**Exercise material:**
*** Begin section ***

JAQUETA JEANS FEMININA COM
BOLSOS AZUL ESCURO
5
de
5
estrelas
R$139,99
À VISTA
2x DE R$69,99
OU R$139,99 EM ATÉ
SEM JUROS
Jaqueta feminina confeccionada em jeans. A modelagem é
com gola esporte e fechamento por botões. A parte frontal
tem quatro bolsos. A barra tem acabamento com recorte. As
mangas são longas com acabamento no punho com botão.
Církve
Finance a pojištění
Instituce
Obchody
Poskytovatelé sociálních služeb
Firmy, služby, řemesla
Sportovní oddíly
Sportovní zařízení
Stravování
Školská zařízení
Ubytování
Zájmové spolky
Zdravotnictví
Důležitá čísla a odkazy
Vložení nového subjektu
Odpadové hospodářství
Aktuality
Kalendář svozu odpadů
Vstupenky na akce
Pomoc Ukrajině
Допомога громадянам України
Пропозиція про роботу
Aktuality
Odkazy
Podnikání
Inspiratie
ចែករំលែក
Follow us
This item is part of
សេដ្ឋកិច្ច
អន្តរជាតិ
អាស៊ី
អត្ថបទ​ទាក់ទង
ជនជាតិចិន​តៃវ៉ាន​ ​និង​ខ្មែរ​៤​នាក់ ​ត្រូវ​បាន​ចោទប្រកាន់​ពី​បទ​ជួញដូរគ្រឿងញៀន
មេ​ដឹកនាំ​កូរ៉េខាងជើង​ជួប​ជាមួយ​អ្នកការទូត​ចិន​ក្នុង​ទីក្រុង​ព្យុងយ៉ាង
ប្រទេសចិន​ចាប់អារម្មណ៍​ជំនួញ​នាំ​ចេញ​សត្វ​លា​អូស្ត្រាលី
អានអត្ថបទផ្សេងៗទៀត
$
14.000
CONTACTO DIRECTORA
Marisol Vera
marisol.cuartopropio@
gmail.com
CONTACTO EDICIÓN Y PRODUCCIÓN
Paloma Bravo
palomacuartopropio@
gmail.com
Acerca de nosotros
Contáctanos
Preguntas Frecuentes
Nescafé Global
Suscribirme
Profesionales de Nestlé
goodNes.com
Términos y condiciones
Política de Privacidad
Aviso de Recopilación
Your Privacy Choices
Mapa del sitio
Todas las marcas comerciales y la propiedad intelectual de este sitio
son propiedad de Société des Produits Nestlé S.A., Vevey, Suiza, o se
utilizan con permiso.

*** End section ***
*** Begin section ***

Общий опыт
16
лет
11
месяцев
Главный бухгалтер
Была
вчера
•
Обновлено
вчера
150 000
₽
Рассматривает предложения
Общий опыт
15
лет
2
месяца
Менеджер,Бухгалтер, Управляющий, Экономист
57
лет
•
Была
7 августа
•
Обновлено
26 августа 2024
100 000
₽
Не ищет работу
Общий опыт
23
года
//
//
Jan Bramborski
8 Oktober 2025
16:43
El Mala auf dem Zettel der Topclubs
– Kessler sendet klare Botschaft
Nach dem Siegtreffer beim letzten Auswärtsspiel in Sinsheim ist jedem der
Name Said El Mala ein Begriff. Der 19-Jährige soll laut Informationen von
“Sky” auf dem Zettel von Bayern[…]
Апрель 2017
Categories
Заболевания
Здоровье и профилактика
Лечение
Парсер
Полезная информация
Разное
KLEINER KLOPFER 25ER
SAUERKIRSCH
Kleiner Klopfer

*** End section ***

**Instructions for the task:**
Take each line above that contains "sitio" and copy it out.

**Exercise response:**
Mapa del sitio
Todas las marcas comerciales y la propiedad intelectual de este sitio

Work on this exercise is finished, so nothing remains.